Era un buen muchacho. Oyó que pasaba Jesús y salió corriendo a su encuentro, deseoso de una palabra de sabiduría, una receta con la que apagar la desazón y llenar el vacío de su existencia.
– “Maestro bueno qué he de hacer para conseguir la vida eterna?”
– “¿Por qué me llamas bueno?” ¿acaso sospechas que soy algo más que un hombre?
Dios es el único bueno. El único que merece ser llamado así. Ni tú ni nadie merece ese apelativo. Sólo Dios es bueno. Y sólo él nos regala bondad, la suya y la que creemos que es nuestra.
En cuanto a ti, muchacho, cumple los mandamientos, ya sabes “no matarás, no cometerás adulterio, no robarás, no darás falso testimonio, no estafarás, honrarás a tu padre y a tu madre”

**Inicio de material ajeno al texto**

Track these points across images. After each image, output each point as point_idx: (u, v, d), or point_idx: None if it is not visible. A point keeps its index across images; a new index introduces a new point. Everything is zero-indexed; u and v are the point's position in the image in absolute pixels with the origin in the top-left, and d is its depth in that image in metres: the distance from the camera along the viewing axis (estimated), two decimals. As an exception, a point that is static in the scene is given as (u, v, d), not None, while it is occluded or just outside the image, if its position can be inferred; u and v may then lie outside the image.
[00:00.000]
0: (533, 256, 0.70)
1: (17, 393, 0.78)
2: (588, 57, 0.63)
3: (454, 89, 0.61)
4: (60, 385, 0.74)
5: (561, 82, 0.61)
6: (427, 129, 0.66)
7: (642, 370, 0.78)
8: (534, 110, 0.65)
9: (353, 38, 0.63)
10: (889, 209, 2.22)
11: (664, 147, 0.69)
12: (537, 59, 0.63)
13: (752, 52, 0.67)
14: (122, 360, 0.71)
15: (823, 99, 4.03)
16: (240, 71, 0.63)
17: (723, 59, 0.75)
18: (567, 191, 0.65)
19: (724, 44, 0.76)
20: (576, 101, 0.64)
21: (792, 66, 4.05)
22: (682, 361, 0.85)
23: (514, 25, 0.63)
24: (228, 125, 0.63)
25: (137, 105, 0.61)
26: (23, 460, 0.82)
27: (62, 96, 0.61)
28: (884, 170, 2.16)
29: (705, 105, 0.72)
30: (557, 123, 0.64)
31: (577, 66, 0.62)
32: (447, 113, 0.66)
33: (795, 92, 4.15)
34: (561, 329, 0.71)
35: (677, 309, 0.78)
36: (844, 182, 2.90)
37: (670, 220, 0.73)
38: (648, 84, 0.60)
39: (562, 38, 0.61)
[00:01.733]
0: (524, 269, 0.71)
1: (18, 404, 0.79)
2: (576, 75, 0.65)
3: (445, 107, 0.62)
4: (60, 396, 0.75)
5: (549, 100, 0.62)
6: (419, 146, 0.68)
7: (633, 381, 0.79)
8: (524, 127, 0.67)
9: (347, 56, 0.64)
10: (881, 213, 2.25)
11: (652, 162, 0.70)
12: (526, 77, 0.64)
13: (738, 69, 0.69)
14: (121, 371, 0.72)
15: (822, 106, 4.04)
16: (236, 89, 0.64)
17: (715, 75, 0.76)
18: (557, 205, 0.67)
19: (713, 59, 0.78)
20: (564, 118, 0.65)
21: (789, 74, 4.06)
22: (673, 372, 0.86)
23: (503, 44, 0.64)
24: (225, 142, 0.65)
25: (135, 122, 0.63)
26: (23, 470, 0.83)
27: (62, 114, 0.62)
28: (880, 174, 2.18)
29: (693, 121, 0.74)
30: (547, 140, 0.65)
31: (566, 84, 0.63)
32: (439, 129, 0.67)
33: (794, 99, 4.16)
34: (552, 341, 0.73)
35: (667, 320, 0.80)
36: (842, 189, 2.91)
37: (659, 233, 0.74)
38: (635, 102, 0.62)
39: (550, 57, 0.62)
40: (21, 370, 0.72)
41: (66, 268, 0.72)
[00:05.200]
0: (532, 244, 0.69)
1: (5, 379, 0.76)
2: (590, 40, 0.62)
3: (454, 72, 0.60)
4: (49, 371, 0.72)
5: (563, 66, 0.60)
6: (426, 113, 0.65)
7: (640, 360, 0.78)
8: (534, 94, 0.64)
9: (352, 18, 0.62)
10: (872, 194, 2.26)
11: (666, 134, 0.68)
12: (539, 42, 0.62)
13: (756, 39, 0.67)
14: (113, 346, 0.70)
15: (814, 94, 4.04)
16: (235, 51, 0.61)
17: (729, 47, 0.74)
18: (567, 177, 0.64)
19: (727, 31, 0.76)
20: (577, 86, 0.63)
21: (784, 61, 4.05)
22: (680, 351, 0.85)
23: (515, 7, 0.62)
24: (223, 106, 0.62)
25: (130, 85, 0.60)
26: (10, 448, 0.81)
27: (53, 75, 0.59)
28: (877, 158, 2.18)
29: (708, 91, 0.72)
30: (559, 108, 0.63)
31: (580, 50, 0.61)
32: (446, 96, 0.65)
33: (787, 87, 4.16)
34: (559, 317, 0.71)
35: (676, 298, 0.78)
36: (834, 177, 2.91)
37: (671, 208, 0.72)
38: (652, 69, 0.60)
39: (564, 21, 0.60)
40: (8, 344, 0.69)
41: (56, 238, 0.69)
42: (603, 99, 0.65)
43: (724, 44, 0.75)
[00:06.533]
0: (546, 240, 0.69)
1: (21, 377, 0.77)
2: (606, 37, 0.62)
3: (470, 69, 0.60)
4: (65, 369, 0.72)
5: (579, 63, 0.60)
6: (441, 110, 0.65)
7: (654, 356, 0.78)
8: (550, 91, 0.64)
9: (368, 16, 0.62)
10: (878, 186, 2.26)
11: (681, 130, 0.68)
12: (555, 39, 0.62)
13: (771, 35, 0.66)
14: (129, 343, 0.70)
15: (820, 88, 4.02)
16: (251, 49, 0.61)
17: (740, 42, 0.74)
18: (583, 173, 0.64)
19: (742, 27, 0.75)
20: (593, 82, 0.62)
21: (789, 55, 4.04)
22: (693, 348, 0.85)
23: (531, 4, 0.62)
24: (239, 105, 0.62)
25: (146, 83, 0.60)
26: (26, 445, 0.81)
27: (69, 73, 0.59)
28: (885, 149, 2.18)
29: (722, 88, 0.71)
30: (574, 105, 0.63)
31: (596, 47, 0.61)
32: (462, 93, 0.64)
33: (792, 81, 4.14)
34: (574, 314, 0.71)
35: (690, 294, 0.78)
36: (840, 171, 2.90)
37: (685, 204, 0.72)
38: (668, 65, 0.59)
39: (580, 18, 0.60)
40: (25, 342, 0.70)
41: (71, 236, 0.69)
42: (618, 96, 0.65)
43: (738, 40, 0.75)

– “Maestro todo eso lo vengo cumpliendo desde pequeño”
Desde niño ha cuidado del prójimo y no ha extorsionado a nadie. Son los mandamientos que ha enumerado el Maestro. Ninguna referencia a los tres primeros que tienen como objetivo directo a Dios. Y no es que haya que ignorarlos, es que Jesús sabe que nos resulta más fácil amar y respetar a Dios que amar y respetar al compañero. Es una manera de recalcar su empeño en conseguir que nos queramos unos a otros, otra manera de decir que nos engañamos cuando pensamos y decimos que amamos a Dios con todo nuestro corazón a la vez que menospreciamos o no ayudamos al hermano. Una manera de repetir “lo que hagas a uno de estos mis pequeños a mí me lo hacéis”
Este joven parece que sí, que amaba a Dios y también al prójimo.
Por eso Jesús lo mira con ternura y cariño. Este muchacho puede ser de los suyos, engrosar su círculo de amigos y elegidos.
– “Una cosa te falta. Vende cuanto tienes y sígueme”
Al escuchar esto bajó los ojos entristecidos y se alejó porque era muy rico.
No es esta la respuesta que con tanta ilusión esperaba. La riqueza le da una seguridad y él buscaba además otra, la de participar en el Reino de Dios. No sabía que el precio de este Reino es precisamente la inseguridad de la pobreza. Una pobreza no necesaria ni exclusivamente de posesiones y dinero sino de aquella en la que no cabe la autosuficiencia y nos hace sentir dependientes del Altísimo, pero también de los hermanos.
La pobreza de egoísmo, de la vanidad y autocomplacencia por las que nos creemos ser y estar por encima de los demás. La pobreza de todo aquello que nos pone tan anchos y orondos que nos resultará imposible, al igual que al camello, pasar por el ojo de una aguja.
Aquel joven no fue capaz de soltar el lastre de sus riquezas por su engañosa apariencia de prestigio y seguridad y se alejó rico pero cabizbajo y triste. En cambio, el seguidor de Jesús que ha soltado ese montón de escombros que al fin eso es lo que son nuestros tesoros, queda ligero y feliz. La alegría es su enseña, testigo vivo de Jesús.